Washington, D.C. – The United Nations Working Group on Arbitrary Detention has issued an opinion finding the Government of Vietnam to be in contravention of its international human rights obligations for the detention of blogger Phan Kim Khanh. Responding to a petition filed by Freedom Now and Dechert LLP, the UN concluded that Phan was detained for peacefully exercising his rights to freedom of expression and association.
“We welcome the decision by the Working Group,” said Freedom Now Program Officer Karl Horberg. “Phan Kim Khanh has spent more than three years wrongfully detained, a victim of Vietnam’s sustained campaign against online freedoms. We are disturbed by recent reports that he is being held in inhumane conditions. We call on the Vietnamese government to comply with the United Nations and immediately and unconditionally release Phan.”
Prior to his arrest, Phan was a student and employee at a software company. In his free time, he managed websites and social media accounts which featured stories on corruption, politics, the economy, the environment, and other issues. His writings advocated for plural democracy, military de-politicization, free elections, and press freedom.
On March 21, 2017, the Police Investigation Security Agency of Thai Nguyen arrested Phan at his workplace. He was never presented with a warrant or informed of the charges against him. The next day he was formally charged with violating Article 88 of the 1999 Penal Code, which prohibits propagating or defaming the Government as well as making, storing, or circulating documents with contents against the Socialist Republic of Vietnam.
After being held for seven months in pre-trial (six months of which were spent incommunicado), Phan’s trial began on October 25, 2017 and lasted only four hours. Strict security prohibited many individuals from attending the trial. Of Phan’s family, only his father was allowed in the courtroom. Phan admitted in court to have run the blogs, but said that his main purpose was to fight corruption, and he did not know that reporting on corruption constituted a crime. He was sentenced to six years in prison followed by four years of house arrest.

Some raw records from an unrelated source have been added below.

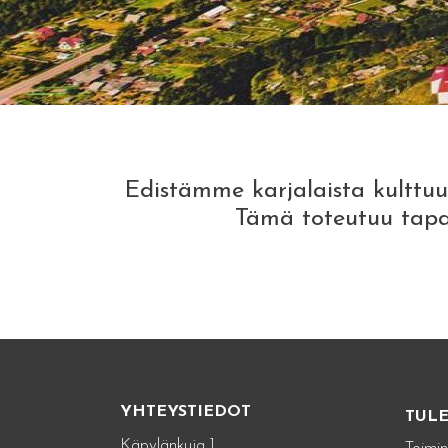
Edistämme karjalaista kulttuur
Tämä toteutuu tapah
YHTEYSTIEDOT
TUL
Käpylänkuja 1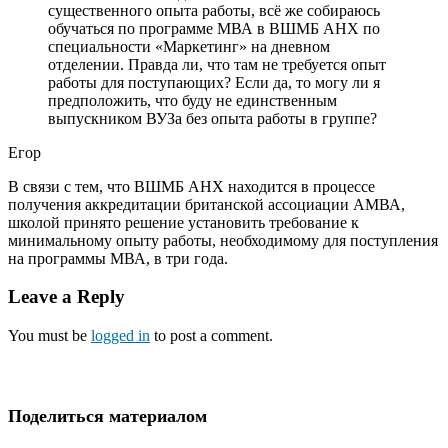
существенного опыта работы, всё же собираюсь
обучаться по программе МВА в ВШМБ АНХ по
специальности «Маркетинг» на дневном
отделении. Правда ли, что там не требуется опыт
работы для поступающих? Если да, то могу ли я
предположить, что буду не единственным
выпускником ВУЗа без опыта работы в группе?
Егор
В связи с тем, что ВШМБ АНХ находится в процессе
получения аккредитации британской ассоциации АМВА,
школой принято решение установить требование к
минимальному опыту работы, необходимому для поступления
на программы МВА, в три года.
Leave a Reply
You must be
logged in
to post a comment.
Поделиться материалом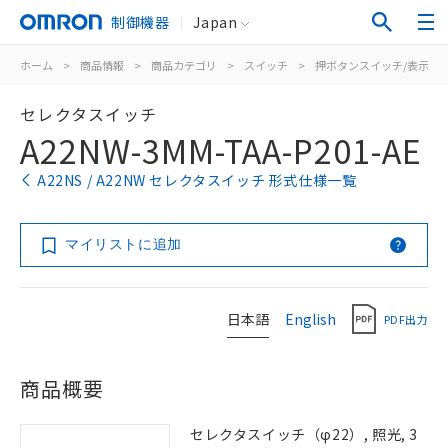
制御機器
Japan
ホーム
>
商品情報
>
商品カテゴリ
>
スイッチ
>
押ボタンスイッチ/表示灯
セレクタスイッチ
A22NW-3MM-TAA-P201-AE
A22NS / A22NW セレクタスイッチ 形式仕様一覧
マイリストに追加
日本語
English
PDF出力
商品概要
セレクタスイッチ（φ22）, 照光, 3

Phan sought to appeal his conviction a few days after he was convicted, but prison officials refused to submit his request. In February 2019, Phan submitted a complaint regarding the failure of prison officials to forward his mail. Since the complaint, the prison authorities have badly mistreated him and threatened him with solitary confinement or withholding supplies if he does not stop seeking to challenge his conviction. Phan’s health has badly deteriorated since his conviction, in part, due to the mistreatment he is facing in prison.